Gib aus dem folgenden Text zu den Ergänzungsleistungen den Abschnitt zwischen „Kommentar der Ausgleichskasse“ und „2008 zurück berechnet?“ wieder, beide Stellen eingeschlossen. Tausche darin „Ausgleichskasse“ gegen „EL-Stelle“ aus.

> Text
┌──

Ich habe folgende Frage in Bezug auf die Anrechnung eines unbegründeten Vermögensverbrauchs.

Ein Ehepaar meldete sich 2020 und 2023 zum Bezug von Ergänzungsleistungen an. Beide Male resultierte eine ablehnende Verfügung. Hier kurz die finanzielle Situation:

BVG Kapitalbezug Ehemann 2003: 464'000
BVG Kapitalbezug Ehefrau 2005:    243'000
jährliches Renteneinkommen:           43'000
Vermögen gem. StErklärung 2008: 631'000
Vermögen per 31.12.2019:                 152'000

Kommentar der Ausgleichskasse zum ablehnenden Entscheid 2020:
akzeptierter jährlicher Vermögensverbrauch:   30'000
Vermögensverbrauch 2008 - 2019:                     479'000
Belegter Vermögensverbrauch 2008 - 2019:     360'000
Anrechnung unbegründeter Vermögens-
verbrauch 2020:                                                       119'000
2023: (minus 3 x 10'000)                                           89'000

Eine detaillierte Berechnung liegt nicht vor. Meine Fragen dazu:
Weshalb wird der Vermögensverbrauch auf 2008 zurück berechnet?

└──

> Gegebene Daten
┌──

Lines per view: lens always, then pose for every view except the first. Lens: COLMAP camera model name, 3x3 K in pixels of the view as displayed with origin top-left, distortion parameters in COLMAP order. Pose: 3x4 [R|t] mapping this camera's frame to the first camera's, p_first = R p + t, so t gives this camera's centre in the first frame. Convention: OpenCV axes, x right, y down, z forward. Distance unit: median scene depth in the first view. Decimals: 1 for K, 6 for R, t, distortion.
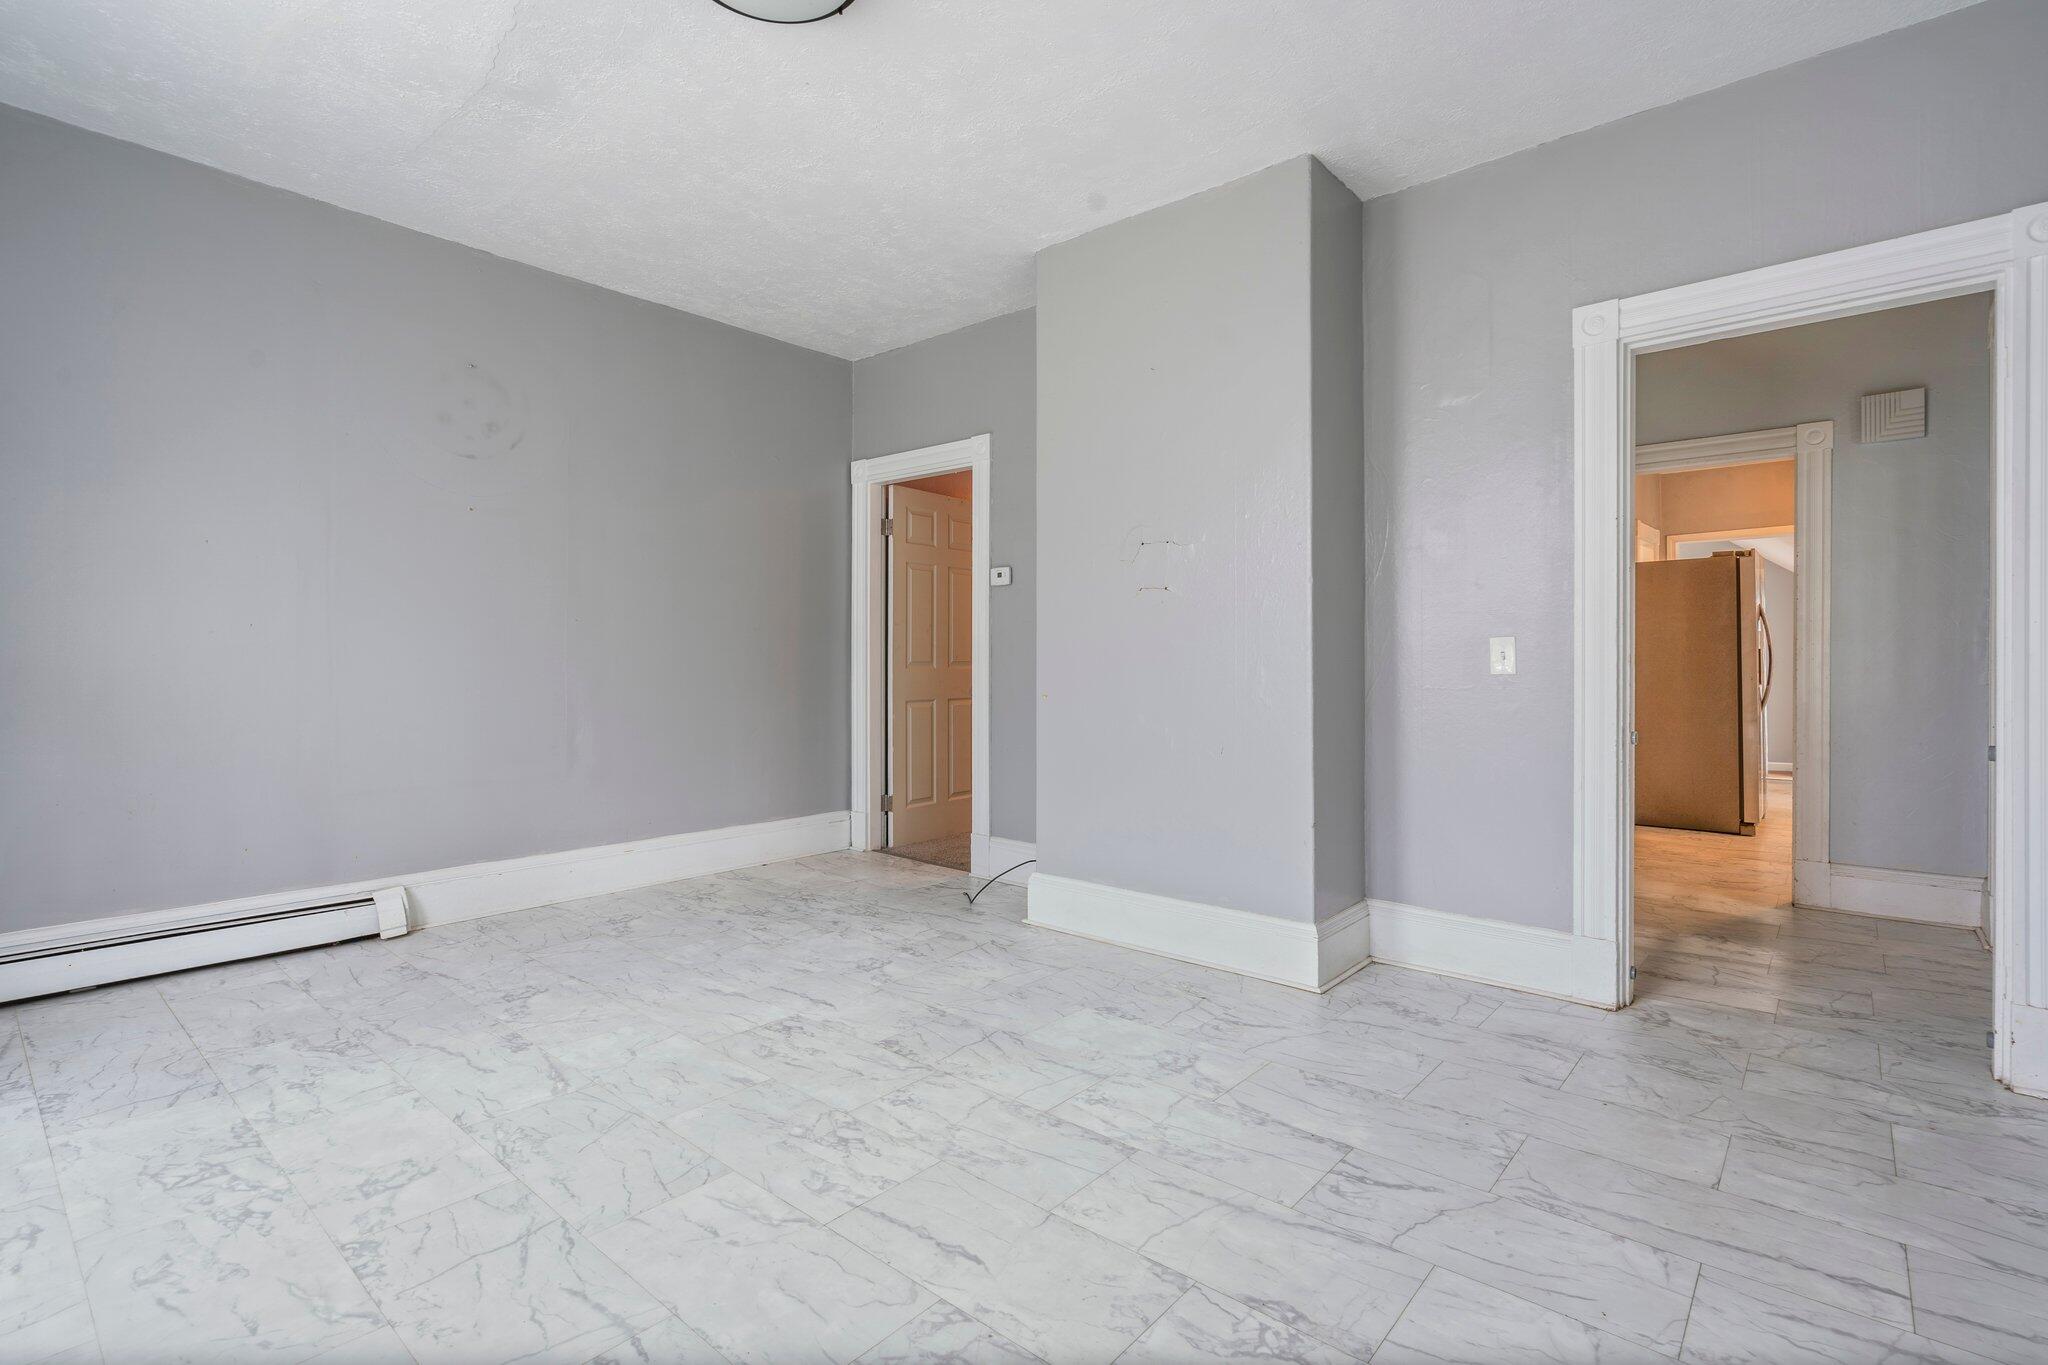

└──

> Gelöste Aufgabe
Kommentar der EL-Stelle zum ablehnenden Entscheid 2020:
akzeptierter jährlicher Vermögensverbrauch:   30'000
Vermögensverbrauch 2008 - 2019:                     479'000
Belegter Vermögensverbrauch 2008 - 2019:     360'000
Anrechnung unbegründeter Vermögens-
verbrauch 2020:                                                       119'000
2023: (minus 3 x 10'000)                                           89'000

Eine detaillierte Berechnung liegt nicht vor. Meine Fragen dazu:
Weshalb wird der Vermögensverbrauch auf 2008 zurück berechnet?